YTD spreading is the harder task. Unlike annual financial statements that typically report complete periods, YTD packages often contain partial months or a mix of monthly and cumulative views, and the “correct” YTD total may need to be inferred rather than read directly: the agent must (i) correctly interpret which time window each table represents, (ii) reconcile inconsistent period cutoffs across statements, and (iii) compute missing totals by summing the right months while avoiding double counting when both monthly and YTD figures are present (see complex example in the introduction). These steps introduce more implicit logic and more opportunities for period misalignment, which is why YTD accuracy is more sensitive to reasoning and tooling support.
With respect to tooling, the largest remaining failure mode is numerical aggregation, especially when values must be combined across periods. Without reliable math support, accuracy degrades substantially for complex cases. This effect is much stronger in the YTD documents than in the multi-period documents, since YTD spreading is the most computation-heavy, whereas in AFS spreading many fields can be extracted as-is or only require simpler additions and subtractions.
Observed accuracy differences typically decompose into three types of error: (i) extraction errors where the source numbers are captured incorrectly, (ii) reasoning or mapping errors where the correct number is present but assigned to the wrong field or treated with the wrong convention, and (iii) computation errors where values must be calculated or aggregated across periods. When using the most powerful configuration in our test matrix, the remaining mistakes are dominated by (ii), mapping and convention errors. In particular, debt classification (e.g., short-term vs. long-term debt and current vs. non-current portions) requires nuanced judgement, often relying on institution-specific rules about how to map specific debt instruments and disclosure patterns into standardized fields. As a result, achieving near-perfect adherence typically requires iteration on these mapping nuances as edge cases are discovered.

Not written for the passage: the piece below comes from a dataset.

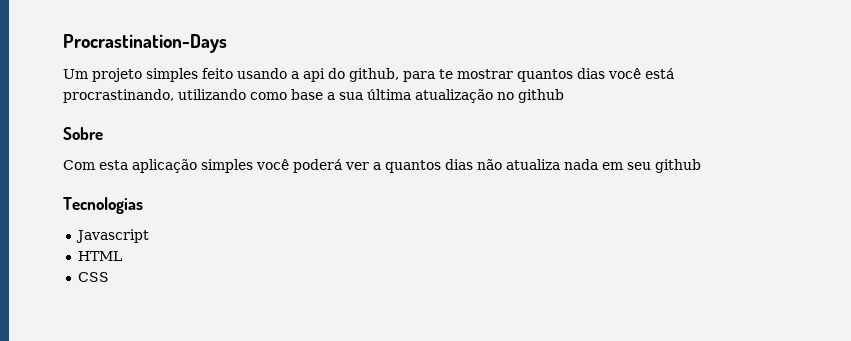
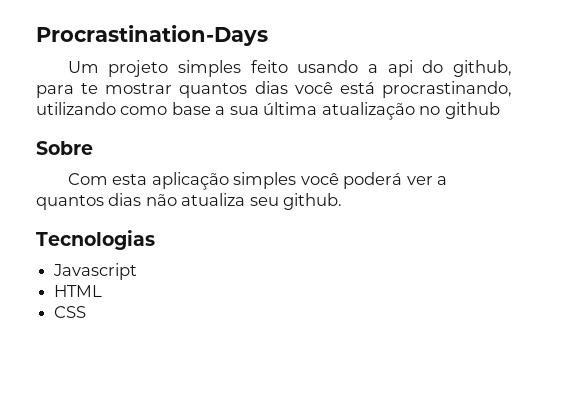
[564,159,701,173] nada em seu github -> [249,193,343,210] seu github.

We do not discuss cost and latency in detail here since both metrics are orders of magnitude below the human baseline. Completing the task currently takes 5–15 minutes and we expect this to drop significantly over the next six months as new models become available.
Conclusion
FinSpreadBench provides a repeatable evaluation framework for automated financial spreading, and the first results point to a few clear conclusions: Frontier reasoning models are crucial: accuracy degrades rapidly without them, while extraction quality is largely model-agnostic at this point in time. Most notably, the agent crossed the human performance threshold in late 2025 — a milestone made possible by models released in December. Future work will focus on robustness and consistency at the margin, as well as further improvements in cost and latency. We will update results as new models are released.